We were among a crowd of some 75,000 people.  This morning, in my head,  I can still hear the drum beat and loud devotional music set to Bollywood tunes ringing in my ears as thousands of Saraswati devotees paraded the streets celebrating the festival of the Goddess of Wisdom.  We linked arms and did our best not to lose anyone in our group.  Miraculously, we all stayed together.  I think our guide Arvind was a shepherd in another life, as he is very good at keeping us together.

Tens of thousands attend the Aarti, the nightly ceremony to say good night to Mother Ganga. the Ganges River

Thousands attend the Aarti, the nightly ceremony to say good night to Mother Ganga, the Ganges River

7 Brahmin priests perform the nightly Aarti. Bells and conch shells deafen ears, mantra sung over loud speakers, peaceful feeling among the crowd praying to The Great River.

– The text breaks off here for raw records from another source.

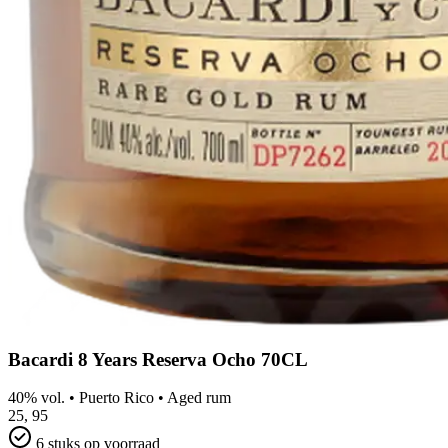
Bacardi 8 Years Reserva Ocho 70CL
40% vol.
•
Puerto Rico
•
Aged rum
25,
95
6 stuks op voorraad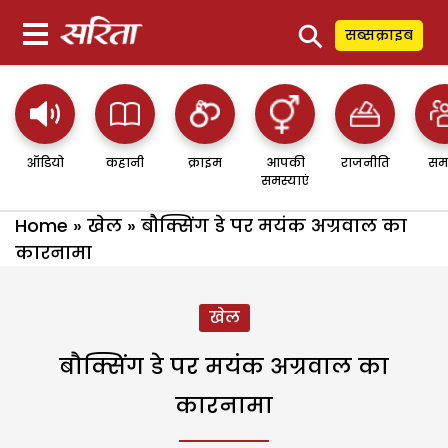
⚲
सब्सक्राइब
ऑडियो
कहानी
क्राइम
आपकी
राजनीति
सम
समस्याएं
Home
»
खेल
»
बौक्सिंग डे पर मयंक अग्रवाल का
कारनामा
खेल
बौक्सिंग डे पर मयंक अग्रवाल का
कारनामा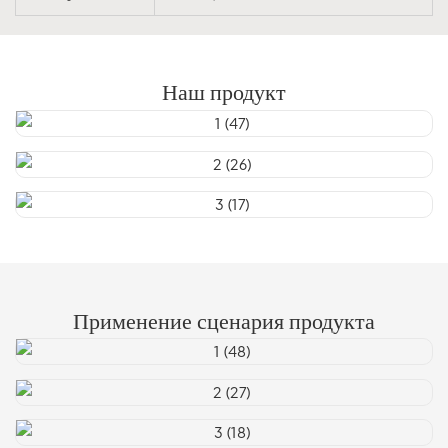
Наш продукт
Применение сценария продукта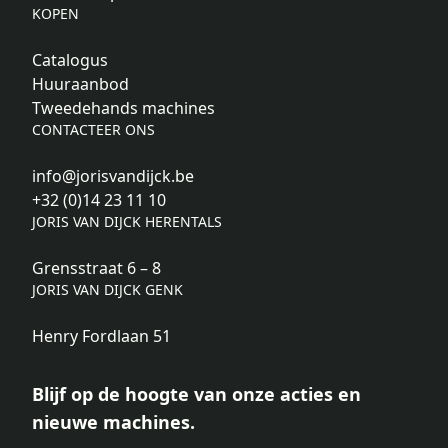
KOPEN
Catalogus
Huuraanbod
Tweedehands machines
CONTACTEER ONS
info@jorisvandijck.be
+32 (0)14 23 11 10
JORIS VAN DIJCK HERENTALS
Grensstraat 6 – 8
JORIS VAN DIJCK GENK
Henry Fordlaan 51
Blijf op de hoogte van onze acties en
nieuwe machines.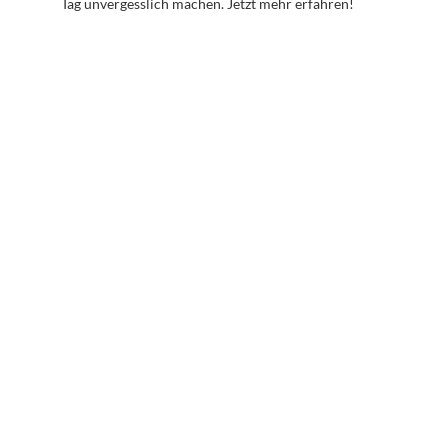
Tag unvergesslich machen. Jetzt mehr erfahren!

Seven Brahmin priests perform the nightly Aarti. The 7 priests and 7 platforms represent the 7 levels of consciousness. Bells and conch shells deafen ears and mantra is sung over loud speakers.  Oddly, one is left feeling peaceful among the crowd praying to The Great River.

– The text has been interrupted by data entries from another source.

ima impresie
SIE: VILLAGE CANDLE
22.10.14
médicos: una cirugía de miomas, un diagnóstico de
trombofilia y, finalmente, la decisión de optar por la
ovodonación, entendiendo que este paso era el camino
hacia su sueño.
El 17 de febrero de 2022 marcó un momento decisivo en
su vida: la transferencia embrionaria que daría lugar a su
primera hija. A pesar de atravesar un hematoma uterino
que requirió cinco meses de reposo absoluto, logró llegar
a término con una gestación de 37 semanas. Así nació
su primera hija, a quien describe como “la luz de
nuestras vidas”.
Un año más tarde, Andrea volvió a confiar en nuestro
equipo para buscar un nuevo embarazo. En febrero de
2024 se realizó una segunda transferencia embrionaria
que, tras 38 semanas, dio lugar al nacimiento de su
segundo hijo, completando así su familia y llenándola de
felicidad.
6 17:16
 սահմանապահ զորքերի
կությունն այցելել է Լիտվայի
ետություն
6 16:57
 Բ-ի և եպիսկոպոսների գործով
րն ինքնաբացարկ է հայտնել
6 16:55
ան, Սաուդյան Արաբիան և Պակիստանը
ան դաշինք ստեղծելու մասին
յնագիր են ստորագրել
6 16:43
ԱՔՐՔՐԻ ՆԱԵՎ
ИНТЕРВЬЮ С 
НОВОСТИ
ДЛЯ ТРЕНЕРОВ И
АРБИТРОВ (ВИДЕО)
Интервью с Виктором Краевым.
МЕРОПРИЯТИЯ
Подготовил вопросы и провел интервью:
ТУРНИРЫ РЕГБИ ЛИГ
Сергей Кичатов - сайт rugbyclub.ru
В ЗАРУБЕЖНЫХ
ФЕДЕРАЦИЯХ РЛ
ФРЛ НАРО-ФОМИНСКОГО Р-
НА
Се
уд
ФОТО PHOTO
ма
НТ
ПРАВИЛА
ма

Brahmin priests at the Aarti Ceremony

Brahmin priests at the Aarti Ceremony

Varanasi is also known by her spiritual name, Kashi, the City of Light.  Yesterday, Peggy gave me a beautiful hand written prayer that she carries around, a Muslim prayer that reads more like a poem.  I read this poem and carried it around in my pocket all day yesterday.  The prayer/poem is a universal prayer and you don’t have to be a Muslim, or any religion at all, to feel the power of the words.  I felt it calmed and grounded me as we explored the inner sanctum of Varanasi.  In fact, amid all the chaos yesterday, I felt completely present in a way I have never felt before on my three previous trips to Varanasi.

The Duaa of Light  (to Fran from Peggy)

Oh Allah, Place light in my heart

Light in my tongue

Light in my hearing

Light in my sight

Light behind me, light in front of me

Light on my right, light on my left

Light above me, light below me

Place light in my sinew,

In my hair and in my skin.

Place light in my soul

And make light abundant for me.

Make me light and grant me light.

Bob taught me a new word yesterday:  phantasmagoria.  India is Phantasmagoria!  Here is the definition of phantasmagoria:

1 : an exhibition of optical effects and illusions. 2a : a constantly shifting complex succession of things seen or imagined. b : a scene that constantly changes.

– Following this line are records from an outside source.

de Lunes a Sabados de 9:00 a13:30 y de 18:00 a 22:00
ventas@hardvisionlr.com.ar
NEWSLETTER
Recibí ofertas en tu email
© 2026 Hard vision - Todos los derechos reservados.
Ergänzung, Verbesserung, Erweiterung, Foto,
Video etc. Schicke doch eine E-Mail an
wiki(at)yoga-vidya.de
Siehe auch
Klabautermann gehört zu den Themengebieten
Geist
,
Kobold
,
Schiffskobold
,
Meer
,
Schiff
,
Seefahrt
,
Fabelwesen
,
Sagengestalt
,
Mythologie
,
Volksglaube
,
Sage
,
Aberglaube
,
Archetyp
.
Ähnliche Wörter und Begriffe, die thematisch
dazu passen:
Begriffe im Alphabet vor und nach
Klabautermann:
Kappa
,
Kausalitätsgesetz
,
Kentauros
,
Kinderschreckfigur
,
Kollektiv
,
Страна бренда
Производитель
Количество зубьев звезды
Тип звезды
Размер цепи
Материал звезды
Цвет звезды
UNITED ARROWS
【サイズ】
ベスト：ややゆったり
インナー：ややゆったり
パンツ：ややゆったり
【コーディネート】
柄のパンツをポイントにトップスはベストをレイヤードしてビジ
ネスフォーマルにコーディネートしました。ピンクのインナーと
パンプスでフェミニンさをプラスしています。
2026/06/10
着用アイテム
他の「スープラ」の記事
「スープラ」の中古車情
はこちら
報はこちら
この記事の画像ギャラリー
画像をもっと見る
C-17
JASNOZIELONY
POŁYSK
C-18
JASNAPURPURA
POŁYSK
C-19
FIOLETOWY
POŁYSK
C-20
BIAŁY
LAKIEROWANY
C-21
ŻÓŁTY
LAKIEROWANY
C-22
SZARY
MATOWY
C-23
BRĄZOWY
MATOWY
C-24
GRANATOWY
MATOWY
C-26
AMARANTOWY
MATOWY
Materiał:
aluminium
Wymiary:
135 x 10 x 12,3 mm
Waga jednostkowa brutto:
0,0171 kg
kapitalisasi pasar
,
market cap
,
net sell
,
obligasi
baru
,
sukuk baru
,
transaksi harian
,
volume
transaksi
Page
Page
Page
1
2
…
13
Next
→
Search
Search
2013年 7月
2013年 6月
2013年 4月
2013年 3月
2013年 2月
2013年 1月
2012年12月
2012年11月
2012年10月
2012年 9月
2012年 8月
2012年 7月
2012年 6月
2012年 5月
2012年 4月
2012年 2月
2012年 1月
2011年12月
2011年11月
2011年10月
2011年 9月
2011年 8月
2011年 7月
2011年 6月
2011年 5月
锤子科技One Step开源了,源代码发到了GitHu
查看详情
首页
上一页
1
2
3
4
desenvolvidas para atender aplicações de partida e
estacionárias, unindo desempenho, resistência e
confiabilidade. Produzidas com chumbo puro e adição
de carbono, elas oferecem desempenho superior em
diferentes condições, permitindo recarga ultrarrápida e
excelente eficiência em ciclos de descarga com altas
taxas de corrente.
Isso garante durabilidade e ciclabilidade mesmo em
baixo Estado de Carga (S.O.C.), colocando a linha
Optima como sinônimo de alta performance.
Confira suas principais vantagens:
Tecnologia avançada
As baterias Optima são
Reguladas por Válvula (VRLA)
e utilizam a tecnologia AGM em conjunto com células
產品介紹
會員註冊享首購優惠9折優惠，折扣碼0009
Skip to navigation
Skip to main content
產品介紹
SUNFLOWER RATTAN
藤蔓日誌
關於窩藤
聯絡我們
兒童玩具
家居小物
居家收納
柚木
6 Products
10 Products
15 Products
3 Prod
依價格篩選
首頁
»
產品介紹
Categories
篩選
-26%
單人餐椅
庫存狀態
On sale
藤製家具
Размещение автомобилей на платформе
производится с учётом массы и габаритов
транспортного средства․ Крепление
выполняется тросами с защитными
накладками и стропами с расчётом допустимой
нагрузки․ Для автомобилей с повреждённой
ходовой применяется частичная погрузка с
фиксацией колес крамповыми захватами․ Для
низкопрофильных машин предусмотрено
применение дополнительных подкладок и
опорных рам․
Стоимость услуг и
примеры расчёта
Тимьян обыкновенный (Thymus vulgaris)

Here is yet another definition:

phantasmagoria. Dream-like visions can be called a phantasmagoria. … Even when you’re awake, if you see odd or fantastic things — either real or imagined — they’re a phantasmagoria. The word was invented by a French dramatist in 1801, who used the Greek word for “image,” phantasma to make the French word phantasmagorie.

Phantasmagoria happens when events, images, information, sound, and sensory overload keeps coming at us faster than we can process them.  India offers up a visual representation of events that are OVERWHELMING.  The mind can go into rejection mode or frustration mode and we can become confused, unhappy, disgusted, dissatisfied with the moment’s experiences…OR, the mind can enter the state of phantasmagoria, where images of stark contrasts start to merge, where one enters a dream-like state of mind, where a possible stillness and a deep feeling of being completely present occurs. In this state of mind, you simply are both the observer and the participant, you cease trying to make sense of everything and there is a serene sense that everything is as it is meant to be at that very moment and even if it isn’t, it no longer matters.  Phantasmagoria isn’t necessarily a negative phenomenon.  In fact, yesterday as I was experiencing phantasmagoria, I dug my feet deeper into the earth, cleared my mind, shut off my internal dialog, tuned in to my breathing, centered my being, took it all in, and became one with everything and everyone around me in Varanasi!